An Active Machine Hearing System for Auditory Stream Segregation
This work addresses auditory stream segregation for machine hearing systems, but it is incremental as it builds on existing probabilistic methods with added head movements.
The study tackled the problem of auditory stream segregation in multi-source environments by developing a binaural machine hearing system that mimics human ability through probabilistic clustering and rotational head movements, achieving improved localization and segregation performance in scenarios with multiple speech and non-speech sounds.
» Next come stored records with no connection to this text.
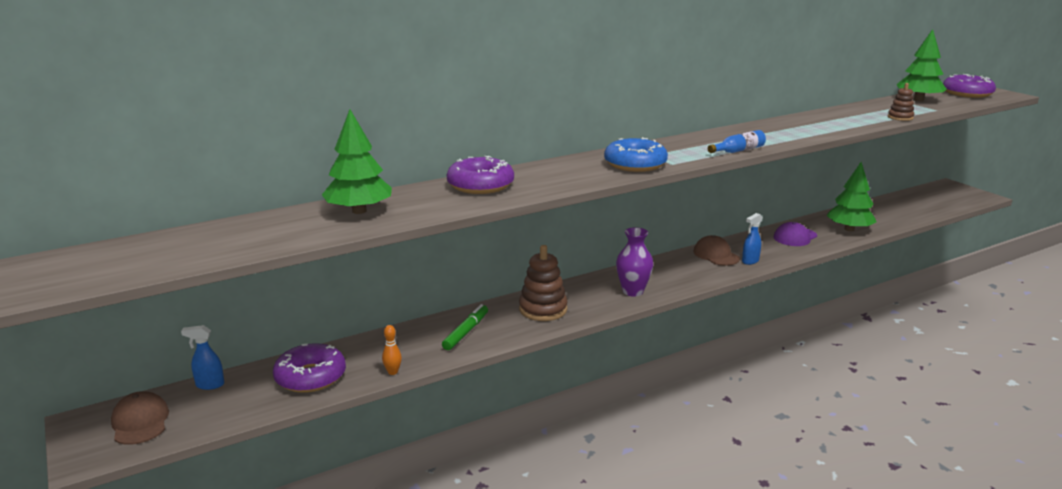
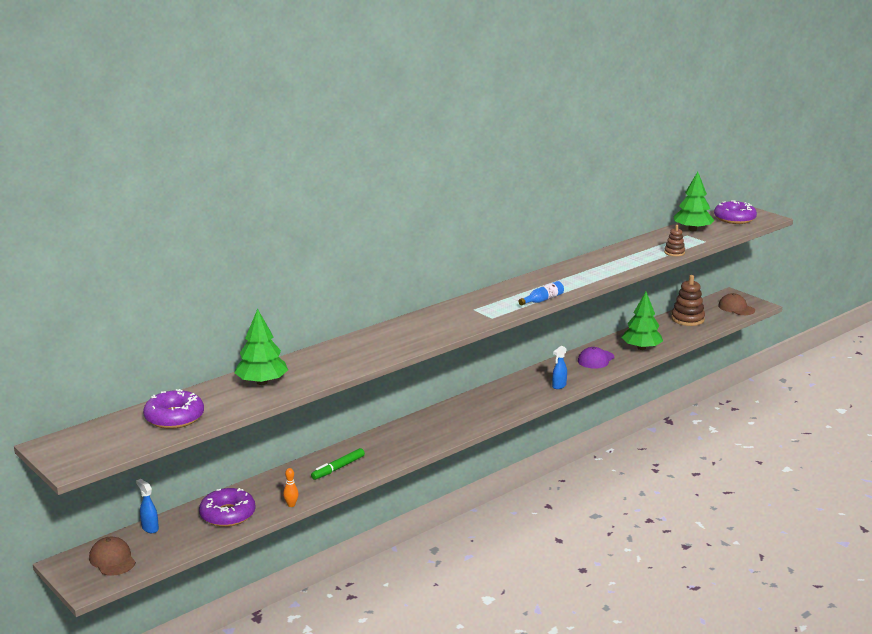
camera: 10 degrees left, 0 degrees up
(209, 385) = (150, 528): blue spray bottle -> blue spray bottle turned 60 degrees clockwise
(466, 332) = (338, 468): green marker -> green marker turned 150 degrees counterclockwise
(480, 185) = (346, 351): purple donut -> purple donut (174, 417)
(543, 309) = (395, 444): brown stacking toy -> brown stacking toy (687, 319)
(633, 291) = (465, 422): purple vase -> none
(635, 164) = (462, 320): blue donut -> none
(716, 255) = (530, 382): brown cap -> brown cap (736, 308)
This study describes a binaural machine hearing system that is capable of performing auditory stream segregation in scenarios where multiple sound sources are present. The process of stream segregation refers to the capability of human listeners to group acoustic signals into sets of distinct auditory streams, corresponding to individual sound sources. The proposed computational framework mimics this ability via a probabilistic clustering scheme for joint localization and segregation. This scheme is based on mixtures of von Mises distributions to model the angular positions of the sound sources surrounding the listener. The distribution parameters are estimated using block-wise processing of auditory cues extracted from binaural signals. Additionally, the proposed system can conduct rotational head movements to improve localization and stream segregation performance. Evaluation of the system is conducted in scenarios containing multiple simultaneously active speech and non-speech sounds placed at different positions relative to the listener.